Enter “Kindle Snippets”: A super simple web-app that allows you to view your Kindle snippets, and copy them to your clipboard.

Screenshot of Kindle Snippets

Screenshot of Kindle Snippets

Kindle Snippets uses the My Clippings.txt file I alluded to earlier, which you can get off your Kindle by connecting it to USB. I use Calibre to manage my Kindle, but I think you can copy your clippings file off your device just by treating it as a USB drive.

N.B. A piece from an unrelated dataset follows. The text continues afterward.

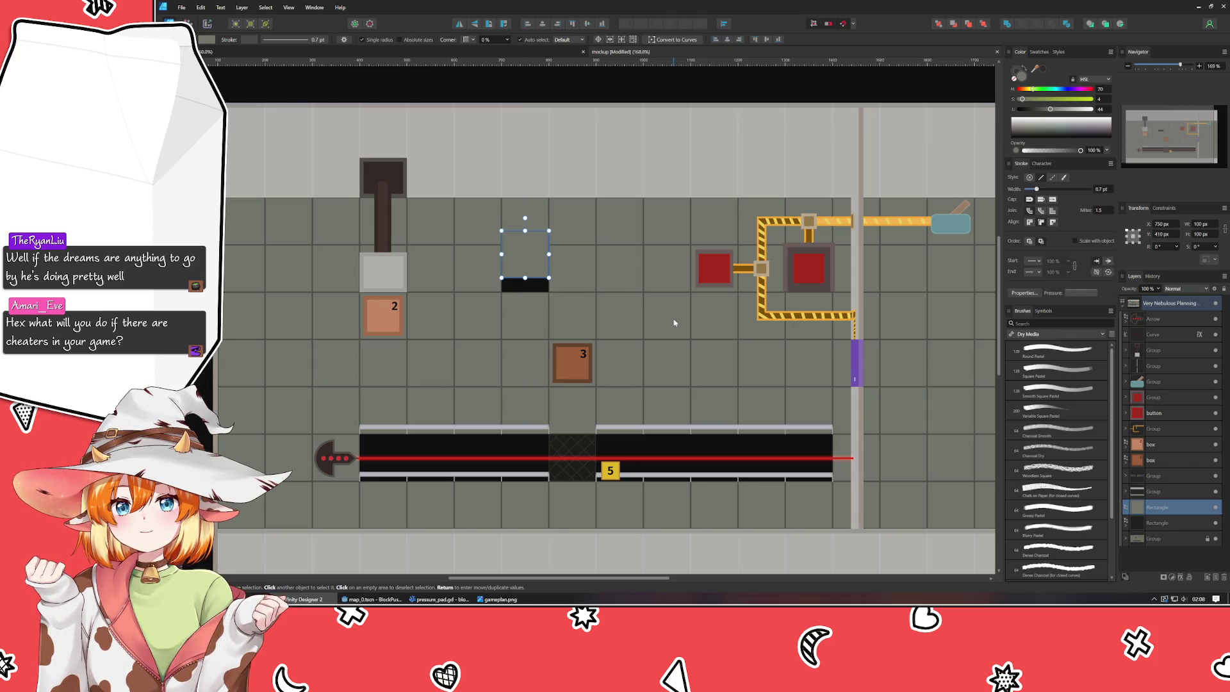
- Duplicate the piston's dark bar, place it over the black block and shorten it to 84 px
scroll(563, 307, up, 5)
drag(564, 307, 906, 465)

The advantage to getting your clippings straight from the device instead of relying on Amazon’s cloud sync is that the local clippings file contains highlights from all books, not just ones that you’ve purchased from the Kindle store. This means that you can get/view highlights from books that you’ve uploaded directly to your Kindle.

The “Copy to Clipboard” button copies the selected highlight along with the page number, making it super simple to transfer highlights into other apps, like Obsidian.

Implementation Notes

I’m fairly comfortable with React, and it’s still quite popular as a frontend framework, so it was a natural choice. I haven’t done a ton of frontend work recently, so it was interesting to see how the ecosystem has changed in the last few years.

The biggest difference I noticed with the React ecosystem after not using it for a while is that Hooks have exploded in popularity. To be honest, I still feel like Hooks are a bit of a hack. They’re a cool idea, and I’m all for increasing the number of purely functional components, but they still have a bunch of footguns.

One other pleasant surprise was that using Typescript with React is a lot less painful than it used to be. Everything Just Worked™️ when I bootstrapped a project from create-react-app. The developer experience with VSCode is quite good, too. Two thumbs up. 👍👍

I used MUI as my component library, and was also pretty happy with it. It doesn’t have a full “kitchen sink” of components, but the components that it does have compose well with each other, so I was able to get all the functionality needed without much effort. I was also quite impressed with how small MUI compiles down to. The full production JS bundle of Kindle Snippets is ~115kb. That’s not tiny, but it’s many times smaller than I used to see with old projects I built on Semantic UI.


That’s pretty much it! I have a deployed version hosted on Netlify that you can try out, if you’re interested. I’d be happy to receive any feedback / feature suggestions.